Why Women Face Fear and Anxiety Around Their Gynecologist Visits

Why Women Are Afraid, and What Needs To Change

nurse consoling woman during exam

Does just the thought of your annual gynecological exam make you cringe? You're not alone. While many women have no qualms about visiting the gynecologist, other women often experience fear and anxiety just thinking about that annual visit.

According to Marifran Mattson, an associate communications professor at Purdue University who studies health communications, "Many women suffer tremendous anxiety about their annual gynecological exam.

The anxiety is preventing women from receiving the best care possible, and many women who seek care regularly are not pleased with their visits."

Mattson suggests that patient education is key to alleviating this anxiety, as it will help women feel less vulnerable, and inspire them to be "more confident in demanding that their individuality be respected and their input be considered."

A survey, conducted in 2003 by Mattson and Maria Braun, an associate professor of communication studies at West Virginia University, showed that a high percentage of women between the ages of 18 and 71 have fears about the care they receive from their gynecologists. They also expressed displeasure over how their gynecologists reacted to their anxiety.

The Sources of Women's Fear

Nearly two-thirds of the women surveyed expressed some degree of anxiety about the gender of their gynecologist.
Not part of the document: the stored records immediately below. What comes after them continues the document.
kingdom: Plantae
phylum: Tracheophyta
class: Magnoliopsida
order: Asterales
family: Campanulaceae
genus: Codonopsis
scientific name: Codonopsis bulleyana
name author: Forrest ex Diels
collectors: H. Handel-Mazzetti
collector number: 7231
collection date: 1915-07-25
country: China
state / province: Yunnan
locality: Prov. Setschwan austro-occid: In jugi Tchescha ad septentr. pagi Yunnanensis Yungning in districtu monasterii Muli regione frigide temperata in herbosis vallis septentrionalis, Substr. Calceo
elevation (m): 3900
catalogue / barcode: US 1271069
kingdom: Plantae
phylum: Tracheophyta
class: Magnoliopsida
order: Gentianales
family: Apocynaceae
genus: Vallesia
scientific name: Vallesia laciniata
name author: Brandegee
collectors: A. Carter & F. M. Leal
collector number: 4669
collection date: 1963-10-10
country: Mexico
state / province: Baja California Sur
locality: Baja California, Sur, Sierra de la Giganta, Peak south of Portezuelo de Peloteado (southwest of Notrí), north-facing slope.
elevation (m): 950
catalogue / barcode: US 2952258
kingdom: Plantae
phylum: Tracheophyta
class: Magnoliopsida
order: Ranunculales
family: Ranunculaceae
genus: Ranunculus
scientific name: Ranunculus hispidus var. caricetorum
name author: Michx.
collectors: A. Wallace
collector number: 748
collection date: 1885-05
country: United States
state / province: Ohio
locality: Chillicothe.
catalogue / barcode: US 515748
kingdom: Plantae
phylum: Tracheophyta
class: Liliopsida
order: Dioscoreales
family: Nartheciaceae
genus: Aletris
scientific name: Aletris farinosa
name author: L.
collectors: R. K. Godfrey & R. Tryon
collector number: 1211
Other reasons for fear given by the surveyed women include:

  • feelings of discomfort
  • embarrassment
  • feelings personal intrusion
  • fear of finding a problem such as cancer

The women, for the most part, did not communicate their feelings to their gynecologist, in most cases because they felt that doctors were "uncaring and patronizing." Women who did share their feelings said their gynecologists often laughed or told them to relax.

Women expressed that they want better communication with their doctors, but they often do not feel comfortable sharing their concerns.

"Physicians need to see women as people who experience real anxieties," says Braun, "not just illnesses. And patients need to start, or continue, being assertive when addressing such concerns with their gynecologists." She suggests they work on making eye contact and avoid being condescending. She also suggests patients demand more time with their doctor to share their concerns and ask the questions about their health that worry them.

Is It Time To Find A New Gynecologist?

What can you do if your gynecologist doesn’t share your concerns, or if you are unable to express your personal fears and anxieties with them? First, decide whether you would feel more comfortable with a male or female doctor. Then ask family and friends for recommendations. Personal referrals are often one of the best ways to find a doctor who is willing to have an open line of communication with you.

If finding a gynecologist through personal referral is not possible, call several gynecology offices in your area and talk with the staff. Ask if you can talk with the doctor's nurse about the doctor's communication style and patient philosophy.

The most important thing to remember is that you are not obligated to continue seeing a particular gynecologist if you are not comfortable. Don't be afraid to seek another doctor or to ask for second opinions when you are not comfortable with your gynecologist's evaluation of your health. Your comfort is something you cannot deny yourself!


Buzzanell, Patrice M., Helen M. Sterk, and Lynn H. Turner. Gender in Applied Communication Contexts. "Reframing Communication During Gynecological Exams." Thousand Oaks, CA: Sage Publications, 2004.